Exercise instructions:
Show each line from the items below that contains the word "address", copying every such line in full. Matches are case-sensitive.

________________

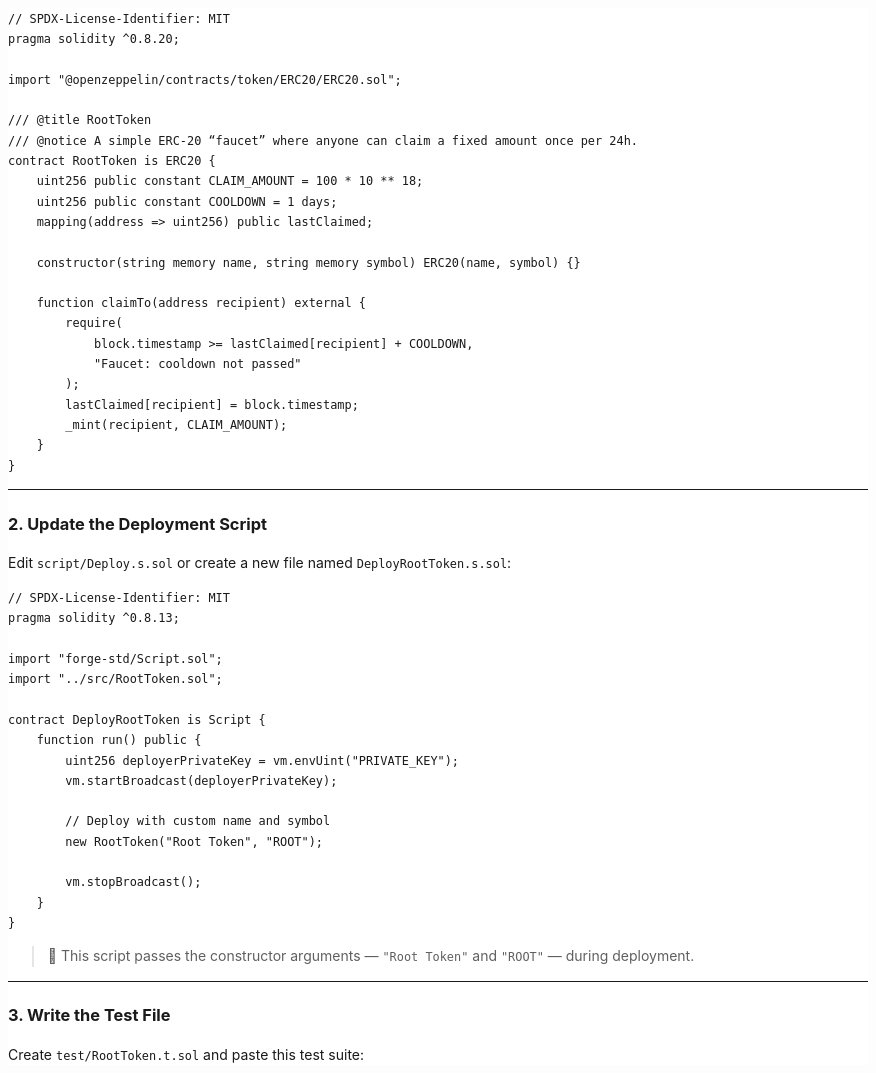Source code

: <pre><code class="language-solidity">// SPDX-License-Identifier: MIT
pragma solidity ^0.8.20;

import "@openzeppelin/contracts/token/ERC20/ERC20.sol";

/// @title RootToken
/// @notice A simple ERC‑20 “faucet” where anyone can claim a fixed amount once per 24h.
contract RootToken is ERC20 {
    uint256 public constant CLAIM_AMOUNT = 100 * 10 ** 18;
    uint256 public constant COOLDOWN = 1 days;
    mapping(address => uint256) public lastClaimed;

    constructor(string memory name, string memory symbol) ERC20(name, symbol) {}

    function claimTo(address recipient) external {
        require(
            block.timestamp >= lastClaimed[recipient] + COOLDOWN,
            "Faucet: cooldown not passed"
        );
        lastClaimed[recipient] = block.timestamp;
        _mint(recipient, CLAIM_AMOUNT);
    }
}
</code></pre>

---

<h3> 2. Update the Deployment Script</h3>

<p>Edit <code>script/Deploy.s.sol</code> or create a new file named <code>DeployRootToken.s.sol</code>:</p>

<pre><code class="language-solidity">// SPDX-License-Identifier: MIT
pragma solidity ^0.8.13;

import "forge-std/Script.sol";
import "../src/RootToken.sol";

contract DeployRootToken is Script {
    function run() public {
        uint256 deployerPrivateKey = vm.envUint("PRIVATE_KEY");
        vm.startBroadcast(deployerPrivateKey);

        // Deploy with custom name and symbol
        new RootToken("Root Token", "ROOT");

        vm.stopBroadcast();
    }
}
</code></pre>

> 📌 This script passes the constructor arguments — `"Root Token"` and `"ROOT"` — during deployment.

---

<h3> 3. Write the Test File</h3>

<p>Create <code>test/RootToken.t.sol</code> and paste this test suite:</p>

________________

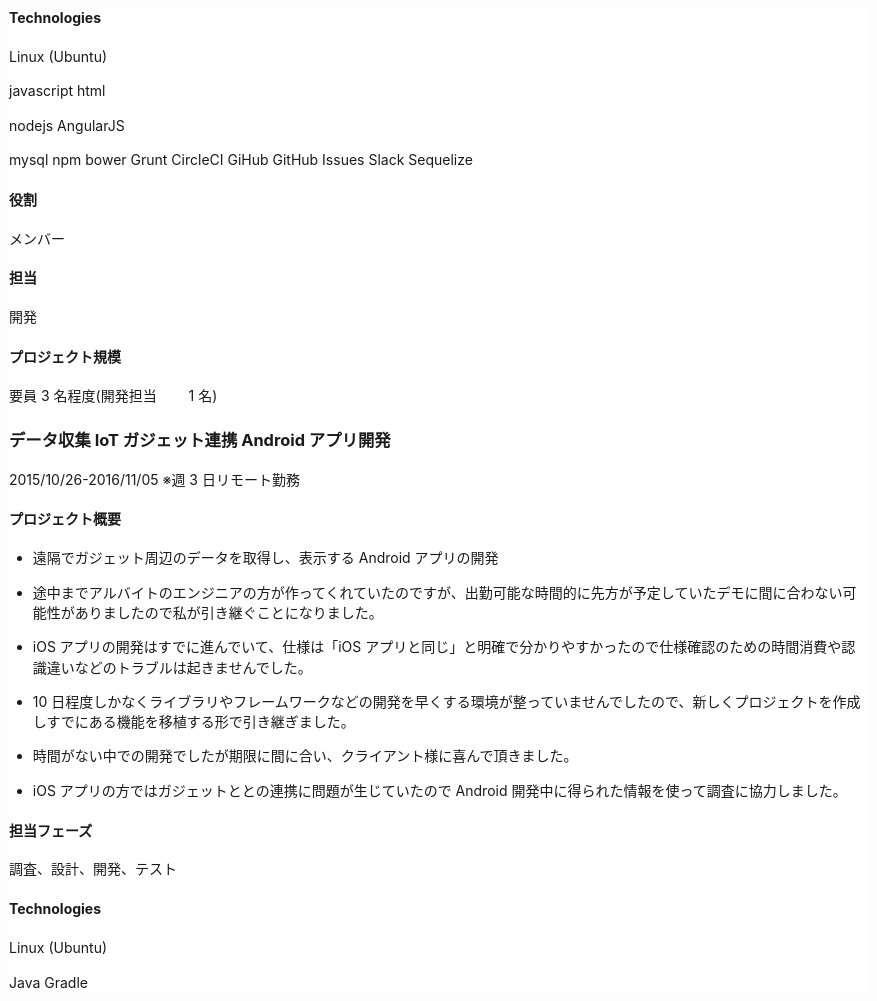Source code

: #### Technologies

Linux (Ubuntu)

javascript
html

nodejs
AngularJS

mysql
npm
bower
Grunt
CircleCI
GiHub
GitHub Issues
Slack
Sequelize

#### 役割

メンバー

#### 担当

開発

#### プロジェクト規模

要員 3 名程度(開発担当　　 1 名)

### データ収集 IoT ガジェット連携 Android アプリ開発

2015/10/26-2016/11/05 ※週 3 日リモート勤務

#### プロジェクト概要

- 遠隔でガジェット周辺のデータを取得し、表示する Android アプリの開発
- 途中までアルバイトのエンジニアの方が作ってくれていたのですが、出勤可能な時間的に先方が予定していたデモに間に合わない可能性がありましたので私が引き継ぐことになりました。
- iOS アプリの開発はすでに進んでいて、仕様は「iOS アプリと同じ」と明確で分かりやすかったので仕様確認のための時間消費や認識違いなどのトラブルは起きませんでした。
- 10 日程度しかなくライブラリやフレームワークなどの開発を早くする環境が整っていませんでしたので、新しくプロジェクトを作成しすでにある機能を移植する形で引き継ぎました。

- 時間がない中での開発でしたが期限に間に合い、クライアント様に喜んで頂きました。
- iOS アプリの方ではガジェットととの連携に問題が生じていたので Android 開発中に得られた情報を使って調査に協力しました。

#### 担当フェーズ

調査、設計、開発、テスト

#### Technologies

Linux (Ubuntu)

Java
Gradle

________________

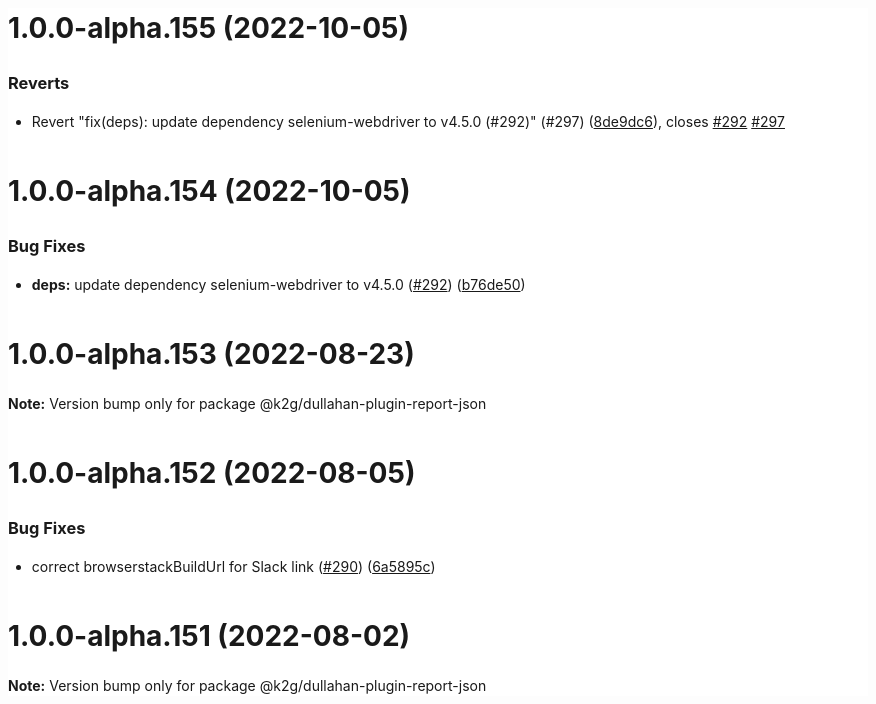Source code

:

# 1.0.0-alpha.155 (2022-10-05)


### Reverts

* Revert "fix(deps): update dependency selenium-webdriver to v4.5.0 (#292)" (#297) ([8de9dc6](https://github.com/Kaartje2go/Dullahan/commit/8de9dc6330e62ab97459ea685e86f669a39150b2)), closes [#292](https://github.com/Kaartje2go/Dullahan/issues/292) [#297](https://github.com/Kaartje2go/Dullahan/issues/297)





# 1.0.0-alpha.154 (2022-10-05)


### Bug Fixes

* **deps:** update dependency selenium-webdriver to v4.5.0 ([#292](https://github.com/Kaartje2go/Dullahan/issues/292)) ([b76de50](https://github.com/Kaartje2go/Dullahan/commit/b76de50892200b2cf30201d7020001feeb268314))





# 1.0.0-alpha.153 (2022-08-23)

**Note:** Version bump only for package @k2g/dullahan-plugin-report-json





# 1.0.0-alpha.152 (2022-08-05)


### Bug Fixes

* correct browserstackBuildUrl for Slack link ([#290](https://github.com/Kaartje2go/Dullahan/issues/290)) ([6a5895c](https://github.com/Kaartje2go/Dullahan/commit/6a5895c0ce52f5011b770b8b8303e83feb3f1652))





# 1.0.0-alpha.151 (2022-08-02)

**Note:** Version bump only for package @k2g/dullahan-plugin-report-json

________________

Output for this task:
    mapping(address => uint256) public lastClaimed;
    function claimTo(address recipient) external {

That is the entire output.